Pfas, Comitato Vivere in Fraschetta replica all’assessore Riboldi: “Servono bonifiche e risposte concrete”

ALESSANDRIA – Sul tema dei pfas oltre al Comitato Stop Solvay e Alleanza Verdi Sinistra anche il Comitato Vivere in Fraschetta ha risposto alle dichiarazioni dell’assessore regionale alla Sanità Federico Riboldi.
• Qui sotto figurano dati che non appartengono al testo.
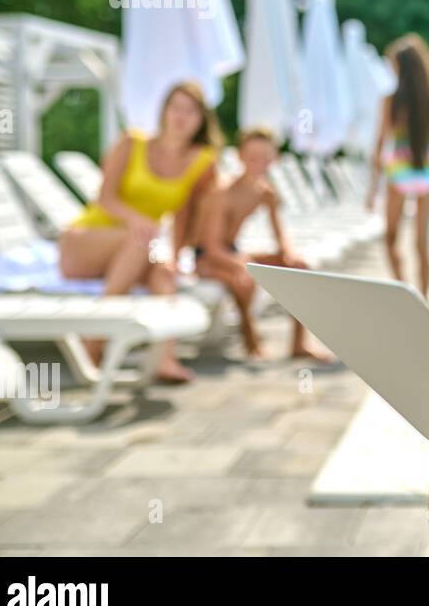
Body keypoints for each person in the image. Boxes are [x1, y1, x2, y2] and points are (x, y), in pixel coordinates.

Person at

Nove i punti elencati:

  • ritardo e ignoranza passata: la politica ha ignorato per anni il problema dei PFAS, e questa situazione non può essere usata come giustificazione per l’azione attuale.
  • risposte tardive e mobilitazioni: le risposte della Regione sono arrivate solo dopo mobilitazioni pubbliche e pressioni dei cittadini, mentre richieste formali di incontri e chiarimenti sono state ignorate in passato.
  • questioni ancora aperte e in ritardo: nonostante il biomonitoraggio sia stato un passo importante, ci sono ancora molte questioni irrisolte: percorsi sanitari, controlli nel tempo, supporto alla popolazione e strumenti di sanità pubblica.
  • origine delle analisi e necessità di intervento: le analisi sono state condotte grazie all’impegno di cittadini e associazioni, non dalla Regione ed è necessaria una posizione chiara sulla eliminazione totale dei PFAS, sostanze persistenti che si accumulano nell’ambiente e negli organismi viventi.
  • critica alla logica di misurare molecole singolarmente: è insufficiente valutare i danni molecola per molecola. Bisogna intervenire sulle cause profonde dell’inquinamento per evitare ritardi e danni continui.
  • condanna delle decisioni sul risarcimento: la scelta di accettare risarcimenti per danni ambientali è considerata un grave errore; invece di monetizzare, bisogna procedere con bonifiche.
  • ruolo e composizione dei comitati: i comitati sono gruppi di cittadini, genitori, lavoratori e famiglie del territorio, rappresentano le preoccupazioni della comunità e partecipano attivamente alle iniziative.
  • richiesta di conclusione del lavoro e di azioni concrete: la priorità è la bonifica dell’area e la cessazione delle attività inquinanti, non le polemiche. Si chiede quando la Regione concluderà le analisi e le azioni necessarie, sottolineando l’importanza di evitare che la vicenda si riduca a una questione economica.
  • impegno sulla bonifica e cessazione dell’inquinamento: le autorità hanno dichiarato che non si accetteranno trattative senza un piano serio di bonifica e cessazione dell’inquinamento. Chiediamo che le azioni siano concrete e rapide, e che venga prestata attenzione anche al rinnovo delle autorizzazioni ambientali per le aziende coinvolte.